▸ **Exercise prompt**
How many lines of the records contain the word "course"? Give only the number.

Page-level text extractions
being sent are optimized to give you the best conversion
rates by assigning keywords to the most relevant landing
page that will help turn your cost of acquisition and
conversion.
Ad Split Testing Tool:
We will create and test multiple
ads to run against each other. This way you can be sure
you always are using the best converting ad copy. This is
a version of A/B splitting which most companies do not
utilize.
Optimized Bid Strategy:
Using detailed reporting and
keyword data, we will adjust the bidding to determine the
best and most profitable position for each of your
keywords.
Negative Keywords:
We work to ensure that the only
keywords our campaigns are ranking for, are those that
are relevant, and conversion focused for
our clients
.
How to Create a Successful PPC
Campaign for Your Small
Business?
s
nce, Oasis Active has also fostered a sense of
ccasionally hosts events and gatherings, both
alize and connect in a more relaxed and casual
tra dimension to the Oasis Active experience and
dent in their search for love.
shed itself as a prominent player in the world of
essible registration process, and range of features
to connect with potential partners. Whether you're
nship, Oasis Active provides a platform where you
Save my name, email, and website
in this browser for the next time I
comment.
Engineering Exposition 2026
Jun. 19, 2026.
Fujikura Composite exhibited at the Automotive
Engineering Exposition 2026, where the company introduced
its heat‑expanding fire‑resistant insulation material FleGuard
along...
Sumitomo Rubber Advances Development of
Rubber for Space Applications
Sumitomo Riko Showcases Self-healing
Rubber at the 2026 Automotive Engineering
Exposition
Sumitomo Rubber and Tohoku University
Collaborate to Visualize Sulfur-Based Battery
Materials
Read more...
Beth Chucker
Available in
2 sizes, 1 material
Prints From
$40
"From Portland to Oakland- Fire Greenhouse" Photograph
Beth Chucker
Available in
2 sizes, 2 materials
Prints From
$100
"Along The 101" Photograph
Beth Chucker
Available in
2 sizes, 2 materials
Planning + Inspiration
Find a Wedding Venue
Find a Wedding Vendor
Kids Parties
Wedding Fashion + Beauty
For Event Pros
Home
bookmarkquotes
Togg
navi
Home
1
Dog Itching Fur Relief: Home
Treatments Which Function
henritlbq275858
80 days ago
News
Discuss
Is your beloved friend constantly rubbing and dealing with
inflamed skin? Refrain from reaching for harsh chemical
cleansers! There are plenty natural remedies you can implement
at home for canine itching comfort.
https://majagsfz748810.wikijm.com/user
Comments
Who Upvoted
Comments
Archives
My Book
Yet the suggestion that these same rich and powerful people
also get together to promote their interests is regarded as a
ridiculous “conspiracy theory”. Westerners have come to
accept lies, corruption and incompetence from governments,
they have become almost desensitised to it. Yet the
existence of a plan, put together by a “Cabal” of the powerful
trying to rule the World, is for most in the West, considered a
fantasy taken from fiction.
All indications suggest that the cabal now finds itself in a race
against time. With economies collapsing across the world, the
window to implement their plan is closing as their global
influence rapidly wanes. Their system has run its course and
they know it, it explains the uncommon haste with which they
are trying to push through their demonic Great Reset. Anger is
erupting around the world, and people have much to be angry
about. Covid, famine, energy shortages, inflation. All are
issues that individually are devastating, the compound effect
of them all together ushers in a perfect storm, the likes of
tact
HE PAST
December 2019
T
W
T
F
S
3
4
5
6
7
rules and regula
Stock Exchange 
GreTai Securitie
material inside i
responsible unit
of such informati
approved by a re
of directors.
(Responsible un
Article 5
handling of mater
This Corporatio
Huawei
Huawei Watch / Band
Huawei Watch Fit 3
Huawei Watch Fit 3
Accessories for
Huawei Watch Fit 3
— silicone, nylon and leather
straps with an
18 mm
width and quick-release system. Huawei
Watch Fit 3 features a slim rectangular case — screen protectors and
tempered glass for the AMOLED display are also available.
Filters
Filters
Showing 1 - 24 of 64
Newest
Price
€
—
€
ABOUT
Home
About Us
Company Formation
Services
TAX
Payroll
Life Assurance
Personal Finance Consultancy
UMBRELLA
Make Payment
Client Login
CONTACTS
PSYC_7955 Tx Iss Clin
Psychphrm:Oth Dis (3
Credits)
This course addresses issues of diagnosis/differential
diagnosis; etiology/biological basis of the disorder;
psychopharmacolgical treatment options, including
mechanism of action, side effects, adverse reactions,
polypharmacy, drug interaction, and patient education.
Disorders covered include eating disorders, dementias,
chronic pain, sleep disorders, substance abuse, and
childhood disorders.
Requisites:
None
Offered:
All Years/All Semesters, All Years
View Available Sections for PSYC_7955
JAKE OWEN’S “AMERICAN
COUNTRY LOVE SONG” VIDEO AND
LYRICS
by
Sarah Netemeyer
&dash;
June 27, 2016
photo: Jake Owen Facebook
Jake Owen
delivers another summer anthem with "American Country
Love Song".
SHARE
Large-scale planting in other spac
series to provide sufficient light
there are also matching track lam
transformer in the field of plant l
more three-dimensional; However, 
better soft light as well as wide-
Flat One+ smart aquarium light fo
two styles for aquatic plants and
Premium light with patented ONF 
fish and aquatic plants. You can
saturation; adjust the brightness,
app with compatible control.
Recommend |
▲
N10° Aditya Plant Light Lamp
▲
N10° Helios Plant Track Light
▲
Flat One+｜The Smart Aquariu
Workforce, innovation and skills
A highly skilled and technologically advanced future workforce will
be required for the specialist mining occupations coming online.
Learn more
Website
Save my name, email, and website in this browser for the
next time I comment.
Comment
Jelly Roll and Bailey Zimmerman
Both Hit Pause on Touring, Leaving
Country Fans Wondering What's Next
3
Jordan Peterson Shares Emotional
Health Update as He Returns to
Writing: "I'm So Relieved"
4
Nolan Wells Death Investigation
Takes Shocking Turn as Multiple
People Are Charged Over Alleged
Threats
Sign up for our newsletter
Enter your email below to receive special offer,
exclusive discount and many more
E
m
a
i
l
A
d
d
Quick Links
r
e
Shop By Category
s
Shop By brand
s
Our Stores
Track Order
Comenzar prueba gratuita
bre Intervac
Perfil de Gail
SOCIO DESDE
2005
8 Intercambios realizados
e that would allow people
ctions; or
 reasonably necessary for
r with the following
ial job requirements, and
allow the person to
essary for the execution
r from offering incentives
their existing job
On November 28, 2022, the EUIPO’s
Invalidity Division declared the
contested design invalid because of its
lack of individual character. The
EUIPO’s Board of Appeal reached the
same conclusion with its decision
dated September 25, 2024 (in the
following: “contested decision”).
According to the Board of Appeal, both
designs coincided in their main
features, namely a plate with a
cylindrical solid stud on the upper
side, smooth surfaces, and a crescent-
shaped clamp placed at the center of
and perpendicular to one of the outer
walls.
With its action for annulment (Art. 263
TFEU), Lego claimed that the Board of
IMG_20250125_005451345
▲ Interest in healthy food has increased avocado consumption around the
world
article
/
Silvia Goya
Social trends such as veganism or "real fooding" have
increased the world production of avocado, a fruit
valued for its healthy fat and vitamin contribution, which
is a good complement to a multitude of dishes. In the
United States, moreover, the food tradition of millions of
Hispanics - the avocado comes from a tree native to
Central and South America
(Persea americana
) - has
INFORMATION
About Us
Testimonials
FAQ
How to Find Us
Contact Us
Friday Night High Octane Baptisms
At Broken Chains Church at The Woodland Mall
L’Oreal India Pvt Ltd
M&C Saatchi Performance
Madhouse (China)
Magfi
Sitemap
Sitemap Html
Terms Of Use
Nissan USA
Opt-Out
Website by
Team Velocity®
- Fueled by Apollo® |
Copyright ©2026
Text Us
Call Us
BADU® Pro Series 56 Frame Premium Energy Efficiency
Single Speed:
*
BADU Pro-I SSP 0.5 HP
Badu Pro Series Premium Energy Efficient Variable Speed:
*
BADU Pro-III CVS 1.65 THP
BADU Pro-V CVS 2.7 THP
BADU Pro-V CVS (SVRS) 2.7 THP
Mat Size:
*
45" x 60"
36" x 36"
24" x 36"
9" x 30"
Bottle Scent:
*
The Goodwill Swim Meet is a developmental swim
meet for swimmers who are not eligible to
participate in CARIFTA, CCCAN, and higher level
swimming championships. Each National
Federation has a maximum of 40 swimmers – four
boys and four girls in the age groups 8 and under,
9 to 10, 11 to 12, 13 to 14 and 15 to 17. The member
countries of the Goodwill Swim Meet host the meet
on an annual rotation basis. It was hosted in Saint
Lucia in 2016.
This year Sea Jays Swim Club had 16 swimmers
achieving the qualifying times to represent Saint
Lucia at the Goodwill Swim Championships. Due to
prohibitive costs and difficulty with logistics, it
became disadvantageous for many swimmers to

▸ **Reply**
2